Art. 378 § 3 KPC (poprzednio art. 384) ma poprzez art. 39319 KPC zastosowanie w postępowaniu kasacyjnym. Dlatego pomimo zaskarżenia wyroku tylko przez Janinę D. Sąd Najwyższy rozpoznał sprawę także na rzecz pozostałych dłużniczek solidarnych – Marii T. i Janiny K. Jakkolwiek Sąd Najwyższy rozpoznaje sprawę w granicach kasacji, jednak bierze pod rozwagę z urzędu nieważność postępowania (art. 39319 zdanie 1 KPC). Wobec zniesienia postępowania dotkniętego nieważnością ocena zasadności podstaw kasacyjnych jest niecelowa i zbędna.

Sąd Najwyższy zważył nadto:

Trafne są uwagi Sądów obu instancji co do swoistości i rygoryzmu zobowiązania wekslowego, którego treść ustala się na podstawie treści weksla (uchwała powiększonego składu SN z dnia 29 czerwca 1995 r., III CZP 66/95, OSP 1966 z. 2). Jednak do badania treści – wykładni – oświadczeń woli zawartych w poręczeniu wekslowym, które jest wiążącą strony umową (art. 876 § 1 KC), ma zastosowanie art. 65 § 2 KC (por. wyrok SN z dnia 8 maja 1997 r., II CKN 158/97, OSP 1998 z. 1 poz. 4, z aprobującą glosą A. Szpunara). Cel wystawienia przez Janinę D. weksla in blanco jest jasny – zabezpieczenie roszczeń odszkodowawczych pracodawcy z tytułu ewentualnego niedoboru powstałego w powierzonym jej mieniu. Jaki był jednak zgodny zamiar stron co do zakresu odpowiedzialności wekslowej wystawcy weksla i poręczycieli? Okoliczności tej Sądy nie wyjaśniły dostatecznie.

W wyroku z dnia 3 czerwca 1969 r., III PRN 35/69 (OSNCP 1970 z. 3 poz. 47), Sąd Najwyższy wyraził pogląd, który skład orzekający w niniejszej sprawie podziela, że ” Deklaracja wekslowa stwierdzająca wyrażenie zgody na uzupełnienie weksla in blanco do oznaczonej w niej wysokości w związku z niewyliczeniem się kierownika sklepu, będącego wystawcą weksla in blanco, z towarów przyjętych przez niego do sklepu, dotyczy tylko tego sklepu, którego kierownictwo powierzono wystawcy weksla na podstawie umowy obowiązującej w chwili udzielenia zabezpieczenia wekslowego, chyba że w treści tej deklaracji wekslowej wyraźnie objęto odpowiedzialnością wekslową także wyrównanie niedoboru, jaki wynikł w innej placówce po przeniesieniu do niej wystawcy weksla za jego zgodą”. Takie stanowisko prezentowane jest również w literaturze (por. S.Garlicki, M. Piekarski, A. Stelmachowski, Odpowiedzialność cywilna za niedobory, Wydawnictwo Prawnicze Warszawa 1970, s. 242-243, 247).
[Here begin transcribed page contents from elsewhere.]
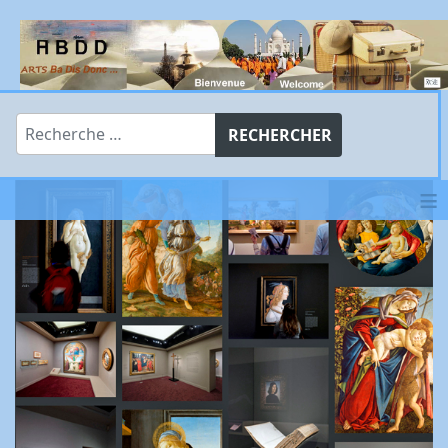
Rechercher
RECHERCHER
≡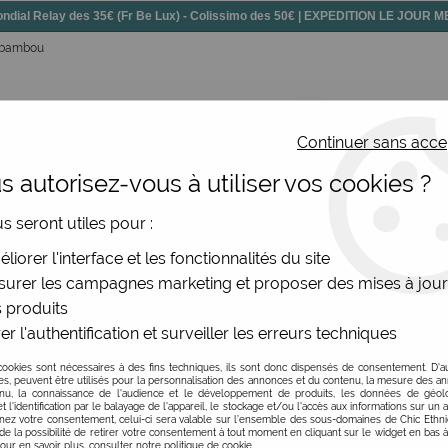
dial Relay des 35€ (Fr Be Lux) - Colissimo des 50€ | EXPEDITION LE JOUR
t bambou
Continuer sans acce
 autorisez-vous à utiliser vos cookies ?
ssoires
Chaussures
Bijoux
Nouv
us seront utiles pour :
>
Eventail
liorer l'interface et les fonctionnalités du site
 cadeau originale
urer les campagnes marketing et proposer des mises à jour
 produits
nt là devant vos yeux : les climatisations portatives, autreme
er l'authentification et surveiller les erreurs techniques
te série, faite à Bali, avec des matériaux durables (Bambou et c
entails femme sont une super idée cadeau pour vos soeurs, col
cookies sont nécessaires à des fins techniques, ils sont donc dispensés de consentement. D'a
res, peuvent être utilisés pour la personnalisation des annonces et du contenu, la mesure des a
nu, la connaissance de l'audience et le développement de produits, les données de géoloc
t l'identification par le balayage de l'appareil, le stockage et/ou l'accès aux informations sur un a
ez votre consentement, celui-ci sera valable sur l’ensemble des sous-domaines de Chic Ethn
de la possibilité de retirer votre consentement à tout moment en cliquant sur le widget en bas à
PRIX
Pour en savoir plus, consulter notre politique de cookie.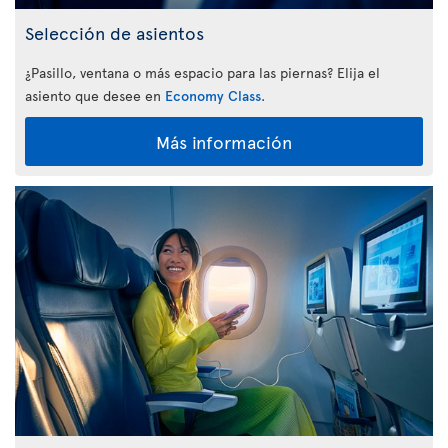
Selección de asientos
¿Pasillo, ventana o más espacio para las piernas? Elija el
asiento que desee en
Economy Class
.
Más información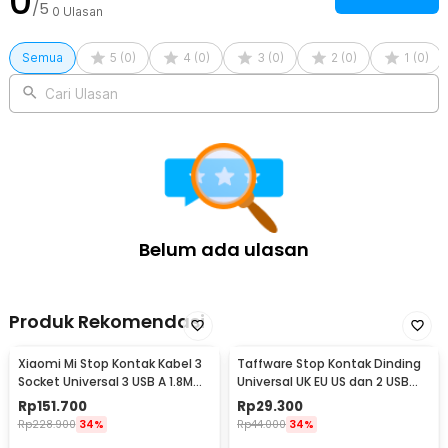
0
/5
0
Ulasan
Semua
5
(
0
)
4
(
0
)
3
(
0
)
2
(
0
)
1
(
0
)
Cari Ulasan
Belum ada ulasan
Produk Rekomendasi
Xiaomi Mi Stop Kontak Kabel 3
Taffware Stop Kontak Dinding
Socket Universal 3 USB A 1.8M
Universal UK EU US dan 2 USB
250V 2500W - XMCXB01QMN
Port - ATH1
Rp
151.700
Rp
29.300
(ORIGINAL)
Rp
228.900
34%
Rp
44.000
34%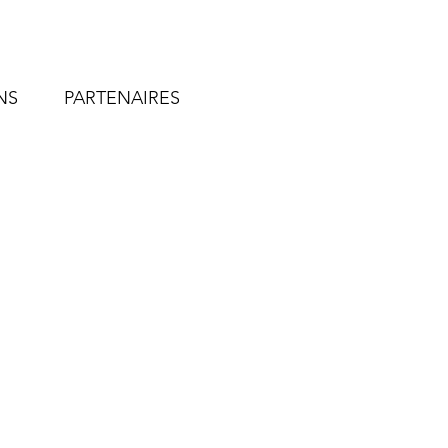
NS
PARTENAIRES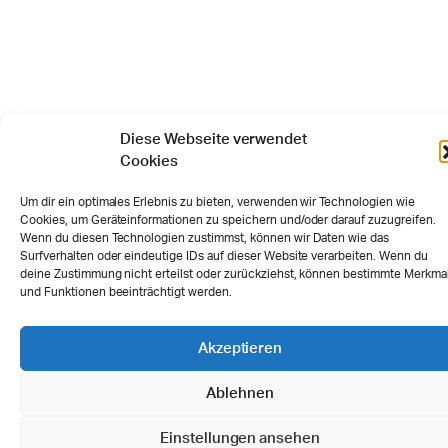
Diese Webseite verwendet
Cookies
Um dir ein optimales Erlebnis zu bieten, verwenden wir Technologien wie
Cookies, um Geräteinformationen zu speichern und/oder darauf zuzugreifen.
Wenn du diesen Technologien zustimmst, können wir Daten wie das
Surfverhalten oder eindeutige IDs auf dieser Website verarbeiten. Wenn du
deine Zustimmung nicht erteilst oder zurückziehst, können bestimmte Merkma
und Funktionen beeinträchtigt werden.
Akzeptieren
Ablehnen
Einstellungen ansehen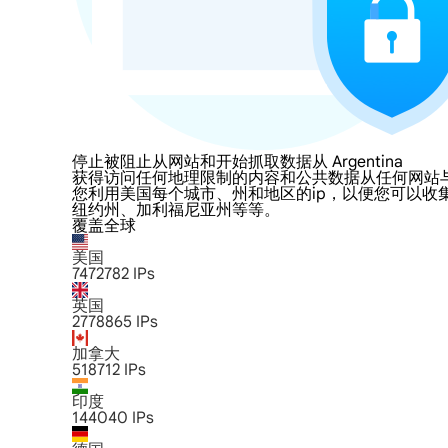
停止被阻止从网站和开始抓取数据从 Argentina
获得访问任何地理限制的内容和公共数据从任何网站与LumiProx
您利用美国每个城市、州和地区的ip，以便您可以收
纽约州、加利福尼亚州等等。
覆盖全球
美国
7472782
IPs
英国
2778865
IPs
加拿大
518712
IPs
印度
144040
IPs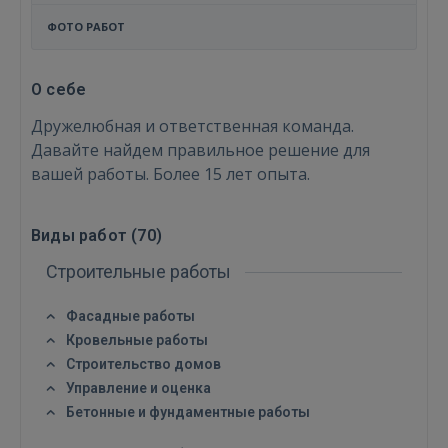
ФОТО РАБОТ
О себе
Дружелюбная и ответственная команда.
Давайте найдем правильное решение для
вашей работы. Более 15 лет опыта.
Виды работ (
70
)
Строительные работы
Фасадные работы
Кровельные работы
Строительство домов
Управление и оценка
Бетонные и фундаментные работы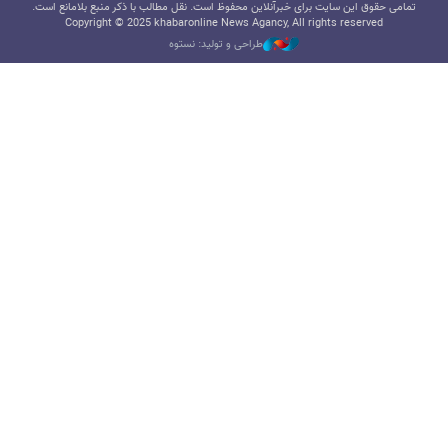
تمامی حقوق این سایت برای خبرآنلاین محفوظ است. نقل مطالب با ذکر منبع بلامانع است.
Copyright © 2025 khabaronline News Agancy, All rights reserved
طراحی و تولید: نستوه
Pozwane podnosiły we wszystkich fazach postępowania zarzuty dotyczące czasu trwania ich zobowiązania wekslowego. Kwestionowały zasadność ustalenia, że wystawienie weksla i poręczenie obejmowało zatrudnienie Janiny D. na stanowisku kierowniczym innym niż kierownik sklepu „W.” w M. Wskazywały na brak ciągłości pełnienia przez wystawcę weksla funkcji kierowniczki sklepu, a nawet zatrudnienia na stanowisku związanym z odpowiedzialnością materialną. Twierdziły, że po podjęciu przez Janinę D. pracy w piekarni zostały poinformowane przez pracownice księgowości strony powodowej o wygaśnięciu ich zobowiązania wekslowego. Janina D. zeznała, że miała kłopoty ze znalezieniem poręczycieli i dlatego, pomimo rozpoczęcia pracy w sklepie „W.” w M. na początku maja 1994 r., deklarację wekslową złożyła dopiero 12 lipca 1994 r. Janina K. i Maria T. twierdziły, że znając bardzo trudne warunki pracy w T. nie poręczyłyby weksla wystawionego na zabezpieczenie niedoboru w tym sklepie. Rozpoznając sprawę ponownie, Sąd winien , w celu ustalenia treści zobowiązania wekslowego pozwanych, dokonać wykładni oświadczeń woli stron, badając przede wszystkim jaki był ich zgodny zamiar (art. 65 § 2 KC).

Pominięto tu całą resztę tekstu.